Tools for social learning

Other functionalities that an academic learning platform usually provides are capabilities for creating student groups for class projects and breakout sessions, discussion boards, and a built-in web-conferencing tool.

Content updates

The content students require is based on the sciences and humanities; that’s why an educational LMS doesn’t need to update it regularly. Since market needs change quite rapidly, a corporate LMS should have the ability to quickly and easily update courses.

Free vs. Commercial

This is usually one of the first challenges companies face when choosing an LMS: deciding between a free, open-source system, or a commercial platform. In fact, there’s a major misconception that all open-source LMSs are free. There may be no license fee, but that doesn’t mean there are no costs. You are likely to spend more on your open-source platform than a commercial LMS, as you may need to set up a server and a hosting architecture, customize LMS features that come standard, fine-tune the site branding, and regularly upgrade your system. Plus, if you don’t have technical talent in your team who can make it highly customizable for your company, your eLearning project is likely to fail.

The ideal solution for users without an IT background is commercial software. It’s typically much easier to deploy and use, offers tech support services, and doesn’t require additional costs.

SaaS / Cloud LMS vsLocally hosted LMS

You can choose a SaaS (Software as a Service) LMS or store the data on your company’s own servers. If you decide to host the system yourself, you’re fully responsible for all server specs, uptime and security.

If you select a SaaS system, it will be your LMS vendor who takes care of server load, backups, and all the other things concerning storing your training data. This is the best match if you don’t have IT staff in place that can manage the system and handle support, customization and scalability concerns. Instead of spending time on managing the LMS, you can focus on creating learning content.

Some companies avoid cloud-based LMSs because of data security concerns. They believe that their information that is stored on a remote server may be compromised. However, there are different ways to safeguard your data. For instance, ensure that the LMS vendor has effective encryption protocols and will back up your information.

Course-creating (LCMS) vs. Non-course-creating (LMS)

To be more precise, an LMS (learning management system) is a tool that allows you to simply distribute ready-made content. And a system that, beyond this, has functionality for creating courses, is called an LCMS (learning content management system).

There’s a tricky balance between these systems. An LCMS has greater capabilities for building and managing eLearning content, while an LMS focuses on user management and provides a wider range of learning experiences. For example, it lets you manage more traditional forms of learning, such as scheduling face-to-face training.
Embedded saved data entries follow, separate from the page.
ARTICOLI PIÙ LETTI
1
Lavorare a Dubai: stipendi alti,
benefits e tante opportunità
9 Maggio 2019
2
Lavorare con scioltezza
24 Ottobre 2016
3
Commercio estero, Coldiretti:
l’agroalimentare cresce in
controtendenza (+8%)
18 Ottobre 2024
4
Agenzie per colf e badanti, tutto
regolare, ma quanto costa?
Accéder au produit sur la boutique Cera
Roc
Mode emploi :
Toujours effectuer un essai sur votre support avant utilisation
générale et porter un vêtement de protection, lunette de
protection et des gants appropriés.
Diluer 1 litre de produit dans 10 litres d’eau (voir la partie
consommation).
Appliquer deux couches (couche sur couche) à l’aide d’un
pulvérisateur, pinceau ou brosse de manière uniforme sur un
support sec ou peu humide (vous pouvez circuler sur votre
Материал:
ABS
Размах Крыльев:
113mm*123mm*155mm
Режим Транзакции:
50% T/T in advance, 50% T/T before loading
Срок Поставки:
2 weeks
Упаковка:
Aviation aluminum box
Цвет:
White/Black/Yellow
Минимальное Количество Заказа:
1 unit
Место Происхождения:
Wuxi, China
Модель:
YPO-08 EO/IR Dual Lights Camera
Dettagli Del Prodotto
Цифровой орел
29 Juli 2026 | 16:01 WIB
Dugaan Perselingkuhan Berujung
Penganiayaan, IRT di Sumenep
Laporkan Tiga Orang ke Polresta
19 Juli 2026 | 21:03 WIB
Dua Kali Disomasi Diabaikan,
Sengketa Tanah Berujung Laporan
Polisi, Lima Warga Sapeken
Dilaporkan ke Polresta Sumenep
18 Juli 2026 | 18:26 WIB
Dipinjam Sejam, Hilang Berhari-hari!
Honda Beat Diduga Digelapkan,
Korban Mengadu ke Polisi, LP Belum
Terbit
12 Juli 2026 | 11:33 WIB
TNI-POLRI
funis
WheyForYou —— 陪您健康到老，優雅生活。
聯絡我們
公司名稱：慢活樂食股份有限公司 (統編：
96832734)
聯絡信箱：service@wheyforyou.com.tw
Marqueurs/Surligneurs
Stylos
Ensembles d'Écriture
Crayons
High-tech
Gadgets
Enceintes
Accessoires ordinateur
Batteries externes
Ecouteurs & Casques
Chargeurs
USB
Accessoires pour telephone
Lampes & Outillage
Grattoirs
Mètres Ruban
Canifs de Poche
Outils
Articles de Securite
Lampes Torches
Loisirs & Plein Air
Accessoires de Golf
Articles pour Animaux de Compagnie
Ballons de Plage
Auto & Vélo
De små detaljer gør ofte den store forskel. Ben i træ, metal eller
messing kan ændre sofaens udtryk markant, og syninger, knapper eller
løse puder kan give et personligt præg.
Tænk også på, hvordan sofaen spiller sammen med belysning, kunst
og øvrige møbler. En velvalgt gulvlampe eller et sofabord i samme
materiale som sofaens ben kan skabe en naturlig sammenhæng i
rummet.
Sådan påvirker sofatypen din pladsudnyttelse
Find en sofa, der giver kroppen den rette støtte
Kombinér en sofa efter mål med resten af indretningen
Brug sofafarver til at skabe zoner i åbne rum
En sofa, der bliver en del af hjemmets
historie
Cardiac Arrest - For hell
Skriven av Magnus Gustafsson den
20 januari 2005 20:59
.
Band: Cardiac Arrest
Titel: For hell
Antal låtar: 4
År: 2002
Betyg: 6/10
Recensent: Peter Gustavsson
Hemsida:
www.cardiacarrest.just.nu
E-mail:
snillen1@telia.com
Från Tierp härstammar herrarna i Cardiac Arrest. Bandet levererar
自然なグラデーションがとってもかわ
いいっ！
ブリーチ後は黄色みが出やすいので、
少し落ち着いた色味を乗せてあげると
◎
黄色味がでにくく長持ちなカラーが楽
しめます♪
If you’re going to build courses in-house, you can choose between two alternatives: either buy an LCMS, or purchase an LMS and an authoring tool separately.

However, here you can face two problems:

Built-in course editors usually have serious functional limitations, so you will be able to create only simple courses or tests.

Not all LMSs and authoring tools are fully compatible. For instance, there may be difficulties with uploading courses to the system or tracking learners’ progress.

If you want to avoid compatibility problems and create beautiful interactive courses, choose an LMS with a bundled authoring tool. For example, iSpring Learn LMS is fully integrated with iSpring Suite. This integration allows you to create professional-looking e-courses, easily upload them to the platform, and enjoy advanced reporting capabilities.